Mixing in the expected blind nationalism of the “youth” with some startlingly on-the-nose Nazi-esque propaganda did not sit well with viewers, who simply thought that Verhoeven had made an action film that supported fascism.

Verhoeven, who was brought up in Nazi-occupied Netherlands during World War II, had other ideas, telling The A.V. Club: “[P]laying with fascism or fascist imagery to point out certain aspects of American society… of course, the movie is about ‘Let’s all go to war and let’s all die’.”

Back in 1997, this was unheard of. Today, looking at the current climate of 2022 America, it could not possibly be any more relevant.

Audiences arrived at the cinema expecting attractive people with big guns to shoot the bad aliens.

When they left, they got all that, but along the way they discovered that the attractive people with the bad guns were actually the bad guys, invading the planets of the aliens who were simply defending themselves.

Viewers came for fun, and left feeling bad about humanity. Where was the escapism promised by the movie title??

The savvy would’ve been aware that the fun-sounding, means-nothing title would have been a dead give-away about hidden depths; all you have to do is look at the anti-commercialism in Robocop to see that there is always so much more going on beneath the shallow surface with these movies.

Regardless, Verhoeven obviously felt that keeping the high IQ was no longer acceptable in big budget fare, so he followed Starship Troopers up in 2000 with Hollow Man, an unlikeably weird invisible man horror movie, which admitedly made more money ($195 million), but critics hated it even more (24% on Metacritic).
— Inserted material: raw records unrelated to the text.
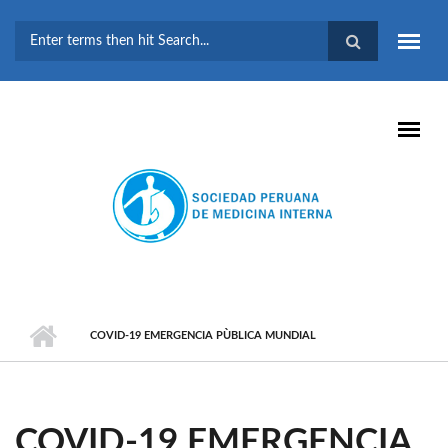
Pasar al contenido principal
FORMULARIO DE
BÚSQUEDA
COVID-19 EMERGENCIA PÙBLICA MUNDIAL
COVID-19 EMERGENCIA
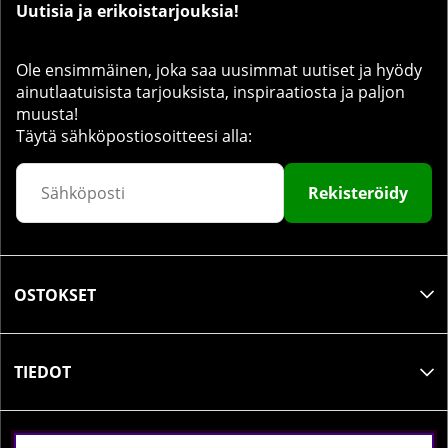
Uutisia ja erikoistarjouksia!
Ole ensimmäinen, joka saa uusimmat uutiset ja hyödy
ainutlaatuisista tarjouksista, inspiraatiosta ja paljon
muusta!
Täytä sähköpostiosoitteesi alla:
Rekisteröidy
OSTOKSET
TIEDOT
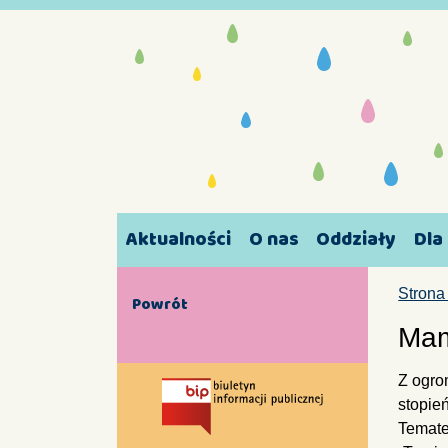
Aktualności
O nas
Oddziały
Dla
Strona
Powrót
Mam
Z ogro
stopie
Temate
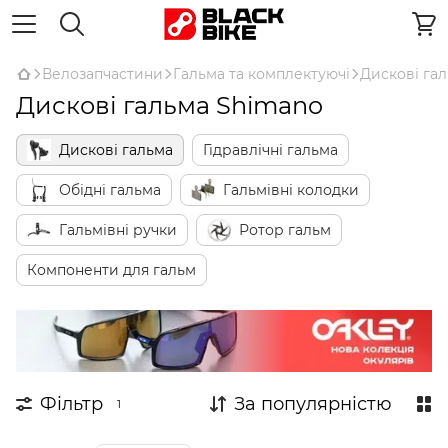
Велозапчастини
Гальма та комплектуючі
Дискові га
Дискові гальма Shimano
Дискові гальма
Гідравлічні гальма
Обідні гальма
Гальмівні колодки
Гальмівні ручки
Ротор гальм
Компоненти для гальм
Фільтр
За популярністю
1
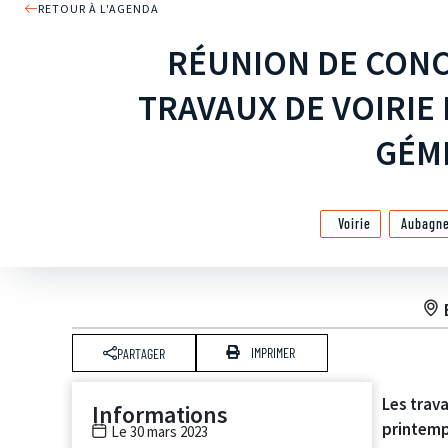
RETOUR À L'AGENDA
RÉUNION DE CONC
TRAVAUX DE VOIRIE
GÉM
Voirie
Aubagn
IMPRIMER
PARTAGER
Les trav
Informations
printemp
Le 30 mars 2023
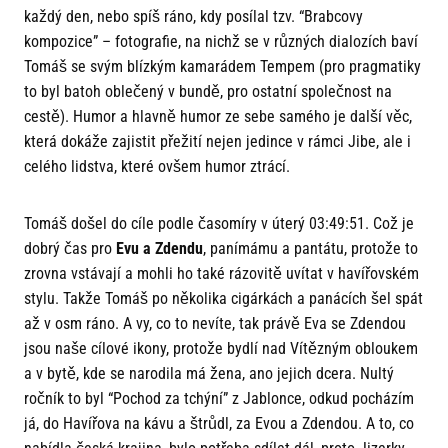
každý den, nebo spíš ráno, kdy posílal tzv. “Brabcovy
kompozice” – fotografie, na nichž se v různých dialozích baví
Tomáš se svým blízkým kamarádem Tempem (pro pragmatiky
to byl batoh oblečený v bundě, pro ostatní společnost na
cestě). Humor a hlavně humor ze sebe samého je další věc,
která dokáže zajistit přežití nejen jedince v rámci Jibe, ale i
celého lidstva, které ovšem humor ztrácí.
Tomáš došel do cíle podle časomíry v úterý 03:49:51. Což je
dobrý čas pro
Evu a Zdendu
, panímámu a pantátu, protože to
zrovna vstávají a mohli ho také rázovitě uvítat v havířovském
stylu. Takže Tomáš po několika cigárkách a panácích šel spát
až v osm ráno. A vy, co to nevíte, tak právě Eva se Zdendou
jsou naše cílové ikony, protože bydlí nad Vítězným obloukem
a v bytě, kde se narodila má žena, ano jejich dcera. Nultý
ročník to byl “Pochod za tchýní” z Jablonce, odkud pocházím
já, do Havířova na kávu a štrůdl, za Evou a Zdendou. A to, co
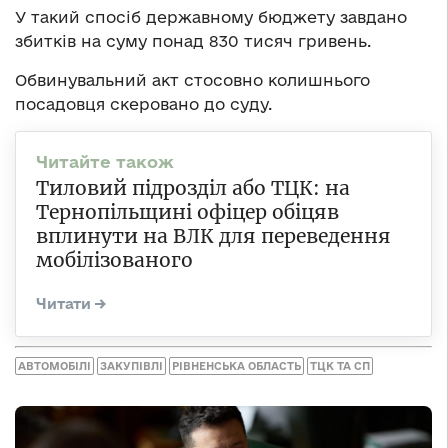
У такий спосіб державному бюджету завдано
збитків на суму понад 830 тисяч гривень.
Обвинувальний акт стосовно колишнього
посадовця скеровано до суду.
Тиловий підрозділ або ТЦК: на
Тернопільщині офіцер обіцяв
вплинути на ВЛК для переведення
мобілізованого
АВТОМОБІЛІ
ЗАКУПІВЛІ
РІВНЕНСЬКА ОБЛАСТЬ
ТЦК ТА СП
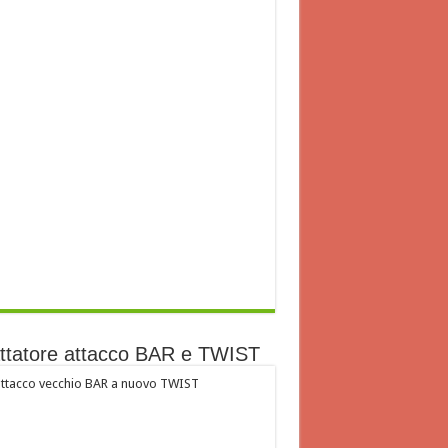
ttatore attacco BAR e TWIST
ttacco vecchio BAR a nuovo TWIST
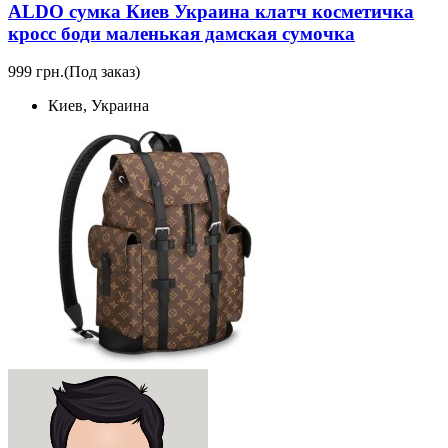
ALDO сумка Киев Украина клатч коcметичка
кросс боди маленькая дамская сумочка
999 грн.
(Под заказ)
Киев, Украина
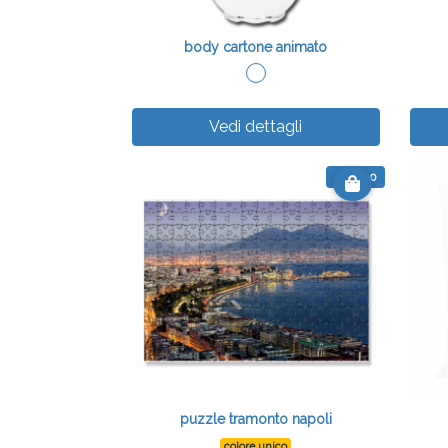
body cartone animato
Vedi dettagli
€ 15.00
puzzle tramonto napoli
colore unico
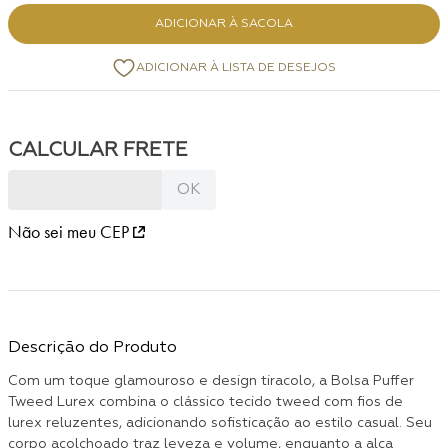
ADICIONAR À SACOLA
Não sei meu CEP
Descrição do Produto
Com um toque glamouroso e design tiracolo, a Bolsa Puffer
Tweed Lurex combina o clássico tecido tweed com fios de
lurex reluzentes, adicionando sofisticação ao estilo casual. Seu
corpo acolchoado traz leveza e volume, enquanto a alça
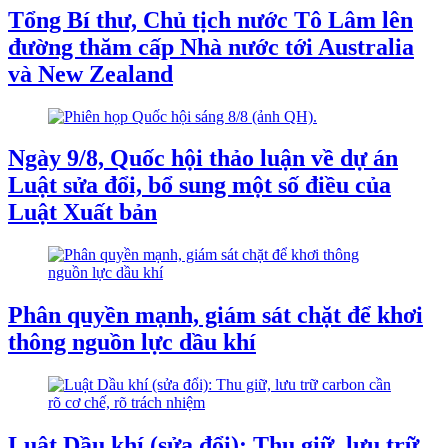
Tổng Bí thư, Chủ tịch nước Tô Lâm lên
đường thăm cấp Nhà nước tới Australia
và New Zealand
Ngày 9/8, Quốc hội thảo luận về dự án
Luật sửa đổi, bổ sung một số điều của
Luật Xuất bản
Phân quyền mạnh, giám sát chặt để khơi
thông nguồn lực dầu khí
Luật Dầu khí (sửa đổi): Thu giữ, lưu trữ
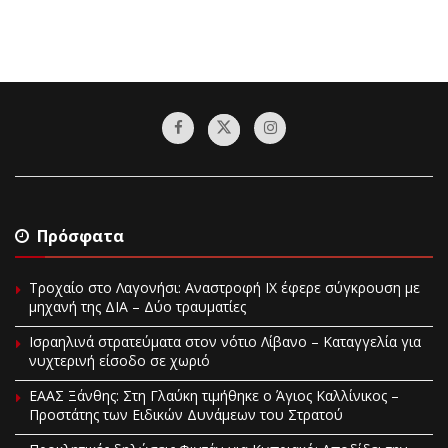
Πρόσφατα
Τροχαίο στο Λαγονήσι: Αναστροφή ΙΧ έφερε σύγκρουση με
μηχανή της ΔΙΑ – Δύο τραυματίες
Ισραηλινά στρατεύματα στον νότιο Λίβανο – Καταγγελία για
νυχτερινή είσοδο σε χωριό
EAAΣ Ξάνθης: Στη Γλαύκη τιμήθηκε ο Άγιος Καλλίνικος –
Προστάτης των Ειδικών Δυνάμεων του Στρατού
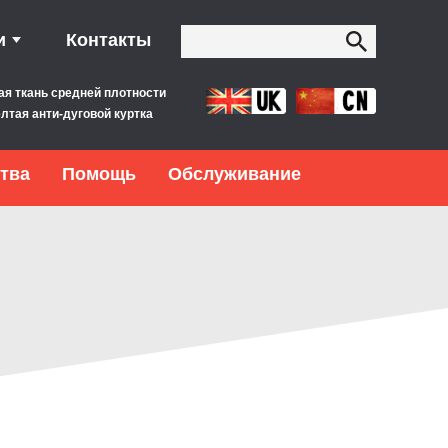
и
Контакты
ая ткань средней плотности
лтая анти-дуговой куртка
тва
Помощь
Обслуживание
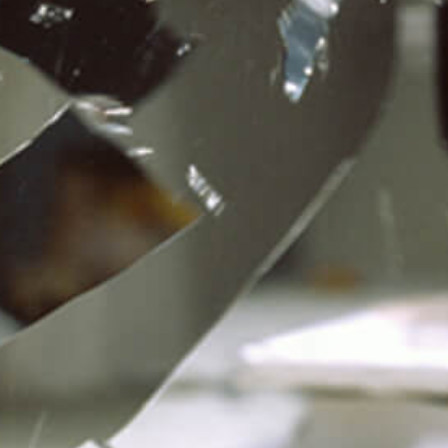
L'ALPINE / L'ÉCRAN
D'ÉPINGLES
DEVENIR MEMBRE
NOUS JOINDRE
MÉDIATHÈQUE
From there, he simply abandoned Hollywood completely, and returned to European film-making, making the critically lauded trio of Black Book, Elle and this year’s Benedetta.

And up next? He’s reuniting with the writer of RoboCop and Starship Troopers for a new movie titled Young Sinner, a political thriller set in Washington D.C. To say we’re excited to check out this reunion is an understatement.

Starship Troopers is available to watch at home right now on Disney+.